*Problem requirements*
Lines after the one containing "and execute key priorities and objectiv" are to be omitted; print exactly each line from the start of the records up to and including it.

*Available data*

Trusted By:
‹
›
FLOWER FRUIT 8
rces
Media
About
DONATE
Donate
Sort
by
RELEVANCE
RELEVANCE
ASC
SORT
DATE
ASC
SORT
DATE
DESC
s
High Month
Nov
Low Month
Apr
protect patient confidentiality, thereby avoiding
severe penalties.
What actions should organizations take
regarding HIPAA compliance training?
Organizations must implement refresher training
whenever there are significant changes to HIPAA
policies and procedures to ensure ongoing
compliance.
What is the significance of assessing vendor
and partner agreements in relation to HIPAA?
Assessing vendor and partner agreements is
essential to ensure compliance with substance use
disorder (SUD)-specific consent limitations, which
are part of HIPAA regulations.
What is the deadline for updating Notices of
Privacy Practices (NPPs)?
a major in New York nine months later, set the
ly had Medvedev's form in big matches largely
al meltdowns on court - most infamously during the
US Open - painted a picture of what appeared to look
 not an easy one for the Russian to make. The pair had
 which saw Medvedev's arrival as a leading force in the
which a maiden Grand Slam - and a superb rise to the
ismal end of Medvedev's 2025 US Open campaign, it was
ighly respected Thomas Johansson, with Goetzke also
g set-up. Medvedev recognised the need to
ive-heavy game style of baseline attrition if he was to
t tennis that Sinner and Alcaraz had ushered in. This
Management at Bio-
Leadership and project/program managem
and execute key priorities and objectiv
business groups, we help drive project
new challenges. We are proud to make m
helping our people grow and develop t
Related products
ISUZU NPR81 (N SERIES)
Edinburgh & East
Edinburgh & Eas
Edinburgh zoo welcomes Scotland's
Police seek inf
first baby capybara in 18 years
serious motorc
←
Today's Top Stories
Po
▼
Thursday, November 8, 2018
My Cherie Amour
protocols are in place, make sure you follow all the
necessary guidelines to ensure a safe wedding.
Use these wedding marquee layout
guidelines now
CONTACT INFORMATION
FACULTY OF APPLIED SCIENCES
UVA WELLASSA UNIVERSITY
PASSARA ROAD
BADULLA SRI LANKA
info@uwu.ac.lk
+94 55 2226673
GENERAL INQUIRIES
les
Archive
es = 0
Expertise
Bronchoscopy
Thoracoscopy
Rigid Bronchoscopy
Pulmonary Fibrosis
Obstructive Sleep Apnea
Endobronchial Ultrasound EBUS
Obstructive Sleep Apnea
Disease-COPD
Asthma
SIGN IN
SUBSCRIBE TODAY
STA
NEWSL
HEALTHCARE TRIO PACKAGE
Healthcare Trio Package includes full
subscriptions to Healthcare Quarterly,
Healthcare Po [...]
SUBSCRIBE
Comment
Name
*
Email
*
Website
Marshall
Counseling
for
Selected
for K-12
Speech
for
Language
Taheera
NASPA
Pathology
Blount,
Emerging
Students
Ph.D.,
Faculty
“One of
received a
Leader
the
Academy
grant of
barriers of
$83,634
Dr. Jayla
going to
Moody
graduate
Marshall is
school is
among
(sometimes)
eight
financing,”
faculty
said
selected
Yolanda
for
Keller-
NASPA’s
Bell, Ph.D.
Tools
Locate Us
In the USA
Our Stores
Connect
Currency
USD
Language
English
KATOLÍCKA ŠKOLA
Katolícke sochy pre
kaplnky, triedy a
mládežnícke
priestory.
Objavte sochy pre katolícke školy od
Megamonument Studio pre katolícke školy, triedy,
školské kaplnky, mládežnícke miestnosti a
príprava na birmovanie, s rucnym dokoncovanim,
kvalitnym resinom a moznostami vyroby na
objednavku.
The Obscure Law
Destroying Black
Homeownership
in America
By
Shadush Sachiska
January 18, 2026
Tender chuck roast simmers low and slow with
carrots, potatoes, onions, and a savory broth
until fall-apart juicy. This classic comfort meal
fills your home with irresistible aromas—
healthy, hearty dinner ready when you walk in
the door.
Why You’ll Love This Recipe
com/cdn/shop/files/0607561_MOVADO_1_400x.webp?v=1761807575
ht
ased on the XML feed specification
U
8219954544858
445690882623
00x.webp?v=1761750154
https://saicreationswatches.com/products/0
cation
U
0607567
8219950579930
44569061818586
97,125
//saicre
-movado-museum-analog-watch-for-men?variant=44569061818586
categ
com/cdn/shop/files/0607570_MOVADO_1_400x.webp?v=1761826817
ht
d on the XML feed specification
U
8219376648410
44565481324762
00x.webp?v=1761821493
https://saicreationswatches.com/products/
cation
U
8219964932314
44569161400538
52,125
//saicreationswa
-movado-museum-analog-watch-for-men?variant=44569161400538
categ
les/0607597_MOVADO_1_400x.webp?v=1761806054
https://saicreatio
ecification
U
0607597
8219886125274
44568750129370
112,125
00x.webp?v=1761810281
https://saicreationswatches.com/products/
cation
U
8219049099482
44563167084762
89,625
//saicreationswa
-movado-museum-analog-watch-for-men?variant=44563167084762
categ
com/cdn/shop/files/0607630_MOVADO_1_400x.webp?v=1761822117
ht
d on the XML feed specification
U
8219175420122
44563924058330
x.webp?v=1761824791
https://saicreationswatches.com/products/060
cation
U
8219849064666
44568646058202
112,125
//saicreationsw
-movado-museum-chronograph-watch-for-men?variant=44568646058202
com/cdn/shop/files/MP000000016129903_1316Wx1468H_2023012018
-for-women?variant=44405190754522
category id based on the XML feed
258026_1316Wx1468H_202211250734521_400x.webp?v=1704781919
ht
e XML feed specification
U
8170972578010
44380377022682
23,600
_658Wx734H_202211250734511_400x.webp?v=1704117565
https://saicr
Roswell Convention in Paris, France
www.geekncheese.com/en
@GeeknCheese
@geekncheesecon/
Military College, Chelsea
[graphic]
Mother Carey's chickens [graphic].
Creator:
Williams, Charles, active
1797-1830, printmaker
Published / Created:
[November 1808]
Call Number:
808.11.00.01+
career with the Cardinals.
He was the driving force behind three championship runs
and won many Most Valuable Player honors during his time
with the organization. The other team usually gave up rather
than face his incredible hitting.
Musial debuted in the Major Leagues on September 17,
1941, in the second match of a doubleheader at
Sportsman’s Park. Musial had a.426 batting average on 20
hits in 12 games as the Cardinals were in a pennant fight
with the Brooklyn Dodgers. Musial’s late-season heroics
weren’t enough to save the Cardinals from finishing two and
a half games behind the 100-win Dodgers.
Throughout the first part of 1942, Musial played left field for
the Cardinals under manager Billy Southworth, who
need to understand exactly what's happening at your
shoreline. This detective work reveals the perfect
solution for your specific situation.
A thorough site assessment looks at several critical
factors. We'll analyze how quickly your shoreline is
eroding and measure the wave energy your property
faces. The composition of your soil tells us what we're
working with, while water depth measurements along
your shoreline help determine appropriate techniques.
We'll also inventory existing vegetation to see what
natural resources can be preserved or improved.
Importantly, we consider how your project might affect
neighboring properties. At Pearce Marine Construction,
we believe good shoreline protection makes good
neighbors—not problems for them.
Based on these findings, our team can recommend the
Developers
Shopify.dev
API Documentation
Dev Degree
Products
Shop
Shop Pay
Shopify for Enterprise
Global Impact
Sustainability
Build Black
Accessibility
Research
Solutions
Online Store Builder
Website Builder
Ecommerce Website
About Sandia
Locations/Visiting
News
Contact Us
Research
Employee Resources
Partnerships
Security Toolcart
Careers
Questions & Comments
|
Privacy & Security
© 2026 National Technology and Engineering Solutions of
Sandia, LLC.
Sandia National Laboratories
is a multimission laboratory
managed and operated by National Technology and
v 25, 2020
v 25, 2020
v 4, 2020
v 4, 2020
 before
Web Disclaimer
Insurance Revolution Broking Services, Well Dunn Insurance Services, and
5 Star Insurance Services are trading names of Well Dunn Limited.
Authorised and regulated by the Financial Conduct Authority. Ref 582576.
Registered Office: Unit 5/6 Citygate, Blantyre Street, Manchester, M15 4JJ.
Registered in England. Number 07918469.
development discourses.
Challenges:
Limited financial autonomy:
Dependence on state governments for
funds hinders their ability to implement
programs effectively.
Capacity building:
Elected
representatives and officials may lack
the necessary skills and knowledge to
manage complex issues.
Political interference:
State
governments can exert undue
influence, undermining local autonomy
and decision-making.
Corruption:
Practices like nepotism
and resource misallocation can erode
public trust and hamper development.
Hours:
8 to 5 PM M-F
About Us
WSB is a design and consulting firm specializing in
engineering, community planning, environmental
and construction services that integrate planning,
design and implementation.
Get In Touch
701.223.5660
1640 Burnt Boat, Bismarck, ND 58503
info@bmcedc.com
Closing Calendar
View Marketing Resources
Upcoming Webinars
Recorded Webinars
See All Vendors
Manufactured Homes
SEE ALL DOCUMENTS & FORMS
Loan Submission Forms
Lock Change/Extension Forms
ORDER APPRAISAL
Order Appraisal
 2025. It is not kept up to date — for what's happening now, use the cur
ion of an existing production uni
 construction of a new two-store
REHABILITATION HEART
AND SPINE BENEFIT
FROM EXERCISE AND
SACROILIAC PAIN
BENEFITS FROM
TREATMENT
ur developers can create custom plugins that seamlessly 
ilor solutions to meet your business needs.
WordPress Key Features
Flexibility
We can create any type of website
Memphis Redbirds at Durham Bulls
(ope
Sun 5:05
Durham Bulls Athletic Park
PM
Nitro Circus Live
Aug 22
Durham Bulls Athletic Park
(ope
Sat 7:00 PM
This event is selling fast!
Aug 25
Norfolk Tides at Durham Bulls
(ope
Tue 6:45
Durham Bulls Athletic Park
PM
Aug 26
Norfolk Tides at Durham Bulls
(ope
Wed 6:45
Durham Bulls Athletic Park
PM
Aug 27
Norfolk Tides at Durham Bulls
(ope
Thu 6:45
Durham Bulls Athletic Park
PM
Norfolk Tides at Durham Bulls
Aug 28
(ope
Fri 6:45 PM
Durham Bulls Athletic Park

*The completed task*
Trusted By:
‹
›
FLOWER FRUIT 8
rces
Media
About
DONATE
Donate
Sort
by
RELEVANCE
RELEVANCE
ASC
SORT
DATE
ASC
SORT
DATE
DESC
s
High Month
Nov
Low Month
Apr
protect patient confidentiality, thereby avoiding
severe penalties.
What actions should organizations take
regarding HIPAA compliance training?
Organizations must implement refresher training
whenever there are significant changes to HIPAA
policies and procedures to ensure ongoing
compliance.
What is the significance of assessing vendor
and partner agreements in relation to HIPAA?
Assessing vendor and partner agreements is
essential to ensure compliance with substance use
disorder (SUD)-specific consent limitations, which
are part of HIPAA regulations.
What is the deadline for updating Notices of
Privacy Practices (NPPs)?
a major in New York nine months later, set the
ly had Medvedev's form in big matches largely
al meltdowns on court - most infamously during the
US Open - painted a picture of what appeared to look
 not an easy one for the Russian to make. The pair had
 which saw Medvedev's arrival as a leading force in the
which a maiden Grand Slam - and a superb rise to the
ismal end of Medvedev's 2025 US Open campaign, it was
ighly respected Thomas Johansson, with Goetzke also
g set-up. Medvedev recognised the need to
ive-heavy game style of baseline attrition if he was to
t tennis that Sinner and Alcaraz had ushered in. This
Management at Bio-
Leadership and project/program managem
and execute key priorities and objectiv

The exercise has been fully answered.